Suddenly, a figure stepped in front of the window, its yellow eyes staring directly into hers. It shrieked so loudly that she covered her ears to protect them from the sharp note. The figure rammed into the door and the barricading table gave out, throwing her onto the floor.
She rolled over to face the door as the figure stepped into the darkness of the cabin and grabbed her ankles. It had hands so cold to the touch they felt like ice through her thick denim pants. She was pulled out into the cold once more, screaming as she went. The creature dragged her through the snow while she kicked and screamed. No matter how hard she tried, she was unable to free herself from its long talons. She got closer to the lantern that still burned in the snow and saw the arms gripping her legs tightly in greater detail.

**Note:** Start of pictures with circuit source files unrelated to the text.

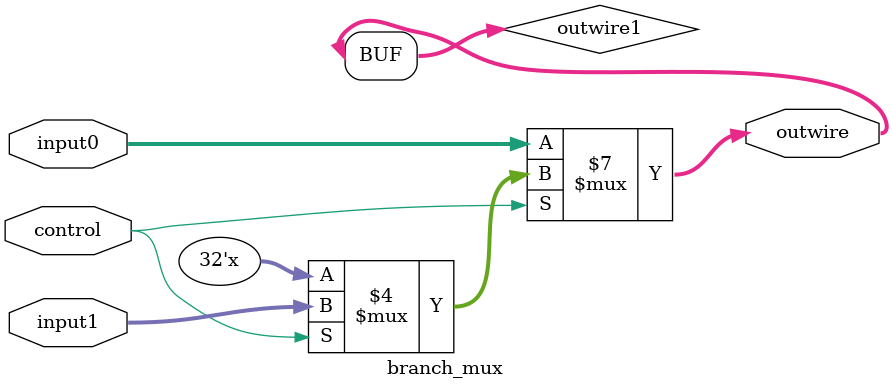
<source format=v>
`timescale 1ns / 1ps


module branch_mux(
    input wire control,
    input wire [31:0] input0,
    input wire [31:0] input1,
    output wire [31:0] outwire
    );
    reg [31:0] outwire1;
    //state machine that switch the output
    always @(*) begin
    if (control==0) outwire1<=input0;
    else if(control==1) outwire1<=input1;
    end
    assign outwire=outwire1;
endmodule

</source>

The left forearm had small blurry numbers which she recognized as a tattoo stretched thinly on the pale skin. Above it, clear as day to her terrified eyes, the name Lyla in blue ink. Her prayers for her grandfather to come for her were answered, but not in the way she had hoped.
Her grandfather released her right leg and the tattooed arm swiped at her head with his long claws. She fell motionless into the soft bed of snow. The light from the lantern now faded as she was pulled into the darkness of the woods. Her grandfather's words echoed in her head.
‘If this monster doesn’t kill you, it will change you forever.’